IT was a game that most of Newcastle's players will no doubt be trying to forget in a hurry.
Down 26-0 at half-time against North Queensland and eventually beaten 32-20, it would seem fair to assume the mood on the flight home from Townsville was sombre and reflective.
But at least one of the Knights returned with a fond memory that is likely to last a lifetime.
In the opening minute of the second half, rookie utility back Tex Hoy backed up a line break by back-rower Lachlan Fitzgibbon and raced 35 metres to score the first NRL try of his career.
"It was obviously a pretty special one," Hoy said. "I'll remember that for a while, but it was disappointing we didn't get the win afterwards."

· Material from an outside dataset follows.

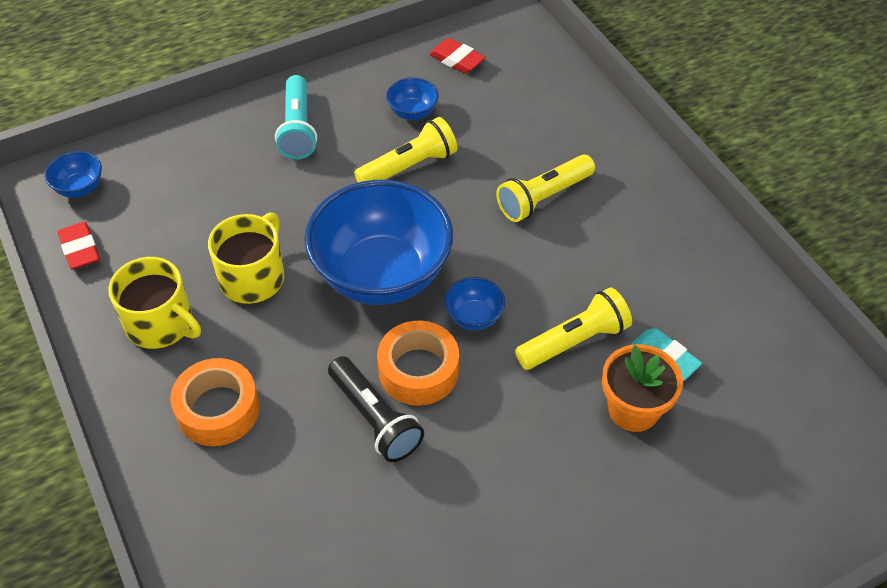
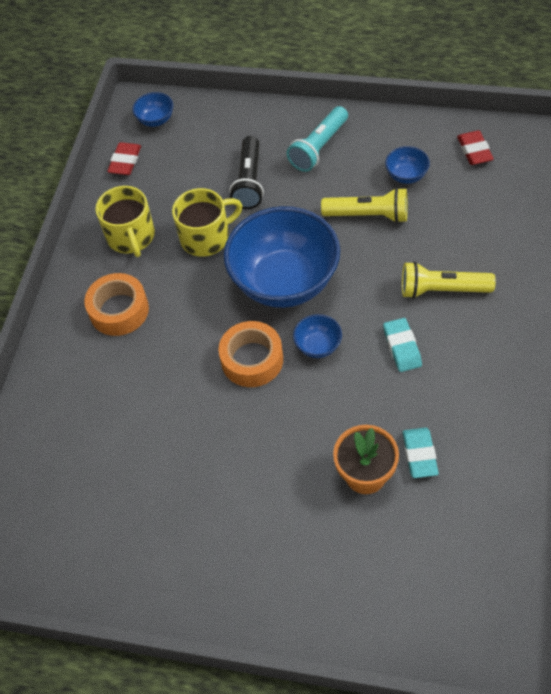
camera: 45 degrees right, 5 degrees up
black flashlight [328,356,424,462] -> black flashlight moved to [229,136,264,209]
yellow flashlight [515,287,632,370] -> none
none -> turquoise eraser [383,318,422,372]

A South Newcastle junior and the son of former professional surfer Matt Hoy, 20-year-old Tex has long been considered one of the Knights' brightest prospects.
He underlined that during the pre-season with standout performances in the Nines tournament and Newcastle's trials, earning an upgrade from a development contract to become a full-time member of Newcastle's top 30 squad.
New coach Adam O'Brien was quick to recognise that Hoy had "an innate ability to make things happen" with the ball in hand, although he added that: "He's got some work to do and he understands that too."
Like any novice, Hoy was likely to have to wait for his opportunity, but two instances of misfortune that befell his housemates, Kalyn Ponga and Connor Watson, created an opening.
Firstly Ponga was suspended for Newcastle's round-three match against Penrith, allowing Hoy to make an eye-catching debut in a 16-all draw.
In the same game, Watson limped off with an ankle injury and suddenly O'Brien needed a new bench handyman.
The former NSW under-20s representative has now strung together five consecutive top-grade games and is learning new lessons each week.
"Tex is going good," Knights captain Mitchell Pearce said.
"He's obviously only young and he got his first try on the weekend.
"He's coming up with lots of good little support plays and some really nice runs when he comes on, so Tex is a real player of the future."
Having played most of his junior career as a fullback, Hoy was given a chance at five-eighth during the pre-season and O'Brien believes he could also handle centre.
For the time being, he is being used in an ad-lib roving role to complement Pearce, Ponga and five-eighth Kurt Mann.
"I don't exactly what time I'll be coming on each week," he said.
"The coach doesn't tell me that. So I just come on and wherever he tells me, I'll play.
"I'm happy just to be out there ... honestly, I just get on the field and get the ball in my hands and just run.
"That's all I get told and all I focus on."
Hoy admitted the NRL was "a big step up" for NSW Cup. But he has handled it with enough confidence composure to validate O'Brien's belief that he has "rare talent".
As O'Brien said in March: "I just see he has a future."